Exercise description:
Each of the lines below must be restated exactly.

Extracted data:
....
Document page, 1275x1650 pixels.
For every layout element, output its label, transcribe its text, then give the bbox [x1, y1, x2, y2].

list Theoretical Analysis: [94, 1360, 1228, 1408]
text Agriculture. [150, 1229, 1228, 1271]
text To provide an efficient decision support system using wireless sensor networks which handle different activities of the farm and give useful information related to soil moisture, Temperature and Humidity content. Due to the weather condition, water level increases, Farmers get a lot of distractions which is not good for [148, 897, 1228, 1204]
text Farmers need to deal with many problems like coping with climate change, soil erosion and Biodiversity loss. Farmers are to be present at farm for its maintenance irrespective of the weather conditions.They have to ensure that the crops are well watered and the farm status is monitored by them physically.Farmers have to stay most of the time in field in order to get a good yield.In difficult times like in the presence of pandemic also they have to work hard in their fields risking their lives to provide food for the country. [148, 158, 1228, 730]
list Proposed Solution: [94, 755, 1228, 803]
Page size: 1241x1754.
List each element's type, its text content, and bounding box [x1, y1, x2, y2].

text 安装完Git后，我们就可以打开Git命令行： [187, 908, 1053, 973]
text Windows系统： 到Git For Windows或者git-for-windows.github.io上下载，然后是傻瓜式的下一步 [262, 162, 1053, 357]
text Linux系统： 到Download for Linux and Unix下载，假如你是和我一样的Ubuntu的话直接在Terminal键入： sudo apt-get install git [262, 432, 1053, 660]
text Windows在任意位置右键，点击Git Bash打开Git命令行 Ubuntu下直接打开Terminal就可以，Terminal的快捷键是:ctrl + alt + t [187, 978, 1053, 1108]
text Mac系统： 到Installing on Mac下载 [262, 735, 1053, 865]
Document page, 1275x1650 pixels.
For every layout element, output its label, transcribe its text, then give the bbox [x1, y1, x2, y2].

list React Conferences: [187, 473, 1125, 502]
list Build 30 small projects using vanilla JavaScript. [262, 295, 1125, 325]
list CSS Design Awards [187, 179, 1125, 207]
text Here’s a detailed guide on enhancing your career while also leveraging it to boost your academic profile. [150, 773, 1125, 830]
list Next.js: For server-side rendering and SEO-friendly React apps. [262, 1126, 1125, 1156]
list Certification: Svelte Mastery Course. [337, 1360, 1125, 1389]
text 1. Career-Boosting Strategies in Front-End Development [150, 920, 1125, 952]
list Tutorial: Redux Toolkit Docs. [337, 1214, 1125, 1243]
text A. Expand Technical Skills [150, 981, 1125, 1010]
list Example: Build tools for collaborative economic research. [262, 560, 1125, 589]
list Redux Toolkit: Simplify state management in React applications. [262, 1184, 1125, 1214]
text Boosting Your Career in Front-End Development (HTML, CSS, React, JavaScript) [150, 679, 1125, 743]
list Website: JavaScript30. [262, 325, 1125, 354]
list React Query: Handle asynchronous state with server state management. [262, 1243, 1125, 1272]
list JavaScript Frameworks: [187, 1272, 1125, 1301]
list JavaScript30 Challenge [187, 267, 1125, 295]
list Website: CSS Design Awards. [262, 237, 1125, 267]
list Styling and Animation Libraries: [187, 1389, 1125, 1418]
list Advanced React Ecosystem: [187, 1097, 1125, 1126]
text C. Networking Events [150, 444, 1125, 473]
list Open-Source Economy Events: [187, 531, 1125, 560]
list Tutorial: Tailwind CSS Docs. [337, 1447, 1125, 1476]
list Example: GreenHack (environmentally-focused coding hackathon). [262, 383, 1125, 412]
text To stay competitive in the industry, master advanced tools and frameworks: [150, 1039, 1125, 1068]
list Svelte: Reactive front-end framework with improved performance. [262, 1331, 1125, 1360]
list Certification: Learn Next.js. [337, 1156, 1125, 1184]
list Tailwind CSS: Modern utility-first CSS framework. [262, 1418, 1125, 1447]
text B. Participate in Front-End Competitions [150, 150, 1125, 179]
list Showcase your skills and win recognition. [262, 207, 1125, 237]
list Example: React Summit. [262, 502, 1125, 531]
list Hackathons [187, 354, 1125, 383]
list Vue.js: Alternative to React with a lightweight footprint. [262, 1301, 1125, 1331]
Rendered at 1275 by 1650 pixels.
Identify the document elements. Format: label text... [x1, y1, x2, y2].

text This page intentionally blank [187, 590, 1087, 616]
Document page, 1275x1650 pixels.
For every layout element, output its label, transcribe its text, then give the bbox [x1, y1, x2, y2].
....
Your solution:
Document page, 1275x1650 pixels.
For every layout element, output its label, transcribe its text, then give the bbox [x1, y1, x2, y2].

list Theoretical Analysis: [94, 1360, 1228, 1408]
text Agriculture. [150, 1229, 1228, 1271]
text To provide an efficient decision support system using wireless sensor networks which handle different activities of the farm and give useful information related to soil moisture, Temperature and Humidity content. Due to the weather condition, water level increases, Farmers get a lot of distractions which is not good for [148, 897, 1228, 1204]
text Farmers need to deal with many problems like coping with climate change, soil erosion and Biodiversity loss. Farmers are to be present at farm for its maintenance irrespective of the weather conditions.They have to ensure that the crops are well watered and the farm status is monitored by them physically.Farmers have to stay most of the time in field in order to get a good yield.In difficult times like in the presence of pandemic also they have to work hard in their fields risking their lives to provide food for the country. [148, 158, 1228, 730]
list Proposed Solution: [94, 755, 1228, 803]
Page size: 1241x1754.
List each element's type, its text content, and bounding box [x1, y1, x2, y2].

text 安装完Git后，我们就可以打开Git命令行： [187, 908, 1053, 973]
text Windows系统： 到Git For Windows或者git-for-windows.github.io上下载，然后是傻瓜式的下一步 [262, 162, 1053, 357]
text Linux系统： 到Download for Linux and Unix下载，假如你是和我一样的Ubuntu的话直接在Terminal键入： sudo apt-get install git [262, 432, 1053, 660]
text Windows在任意位置右键，点击Git Bash打开Git命令行 Ubuntu下直接打开Terminal就可以，Terminal的快捷键是:ctrl + alt + t [187, 978, 1053, 1108]
text Mac系统： 到Installing on Mac下载 [262, 735, 1053, 865]
Document page, 1275x1650 pixels.
For every layout element, output its label, transcribe its text, then give the bbox [x1, y1, x2, y2].

list React Conferences: [187, 473, 1125, 502]
list Build 30 small projects using vanilla JavaScript. [262, 295, 1125, 325]
list CSS Design Awards [187, 179, 1125, 207]
text Here’s a detailed guide on enhancing your career while also leveraging it to boost your academic profile. [150, 773, 1125, 830]
list Next.js: For server-side rendering and SEO-friendly React apps. [262, 1126, 1125, 1156]
list Certification: Svelte Mastery Course. [337, 1360, 1125, 1389]
text 1. Career-Boosting Strategies in Front-End Development [150, 920, 1125, 952]
list Tutorial: Redux Toolkit Docs. [337, 1214, 1125, 1243]
text A. Expand Technical Skills [150, 981, 1125, 1010]
list Example: Build tools for collaborative economic research. [262, 560, 1125, 589]
list Redux Toolkit: Simplify state management in React applications. [262, 1184, 1125, 1214]
text Boosting Your Career in Front-End Development (HTML, CSS, React, JavaScript) [150, 679, 1125, 743]
list Website: JavaScript30. [262, 325, 1125, 354]
list React Query: Handle asynchronous state with server state management. [262, 1243, 1125, 1272]
list JavaScript Frameworks: [187, 1272, 1125, 1301]
list JavaScript30 Challenge [187, 267, 1125, 295]
list Website: CSS Design Awards. [262, 237, 1125, 267]
list Styling and Animation Libraries: [187, 1389, 1125, 1418]
list Advanced React Ecosystem: [187, 1097, 1125, 1126]
text C. Networking Events [150, 444, 1125, 473]
list Open-Source Economy Events: [187, 531, 1125, 560]
list Tutorial: Tailwind CSS Docs. [337, 1447, 1125, 1476]
list Example: GreenHack (environmentally-focused coding hackathon). [262, 383, 1125, 412]
text To stay competitive in the industry, master advanced tools and frameworks: [150, 1039, 1125, 1068]
list Svelte: Reactive front-end framework with improved performance. [262, 1331, 1125, 1360]
list Certification: Learn Next.js. [337, 1156, 1125, 1184]
list Tailwind CSS: Modern utility-first CSS framework. [262, 1418, 1125, 1447]
text B. Participate in Front-End Competitions [150, 150, 1125, 179]
list Showcase your skills and win recognition. [262, 207, 1125, 237]
list Example: React Summit. [262, 502, 1125, 531]
list Hackathons [187, 354, 1125, 383]
list Vue.js: Alternative to React with a lightweight footprint. [262, 1301, 1125, 1331]
Rendered at 1275 by 1650 pixels.
Identify the document elements. Format: label text... [x1, y1, x2, y2].

text This page intentionally blank [187, 590, 1087, 616]
Document page, 1275x1650 pixels.
For every layout element, output its label, transcribe its text, then give the bbox [x1, y1, x2, y2].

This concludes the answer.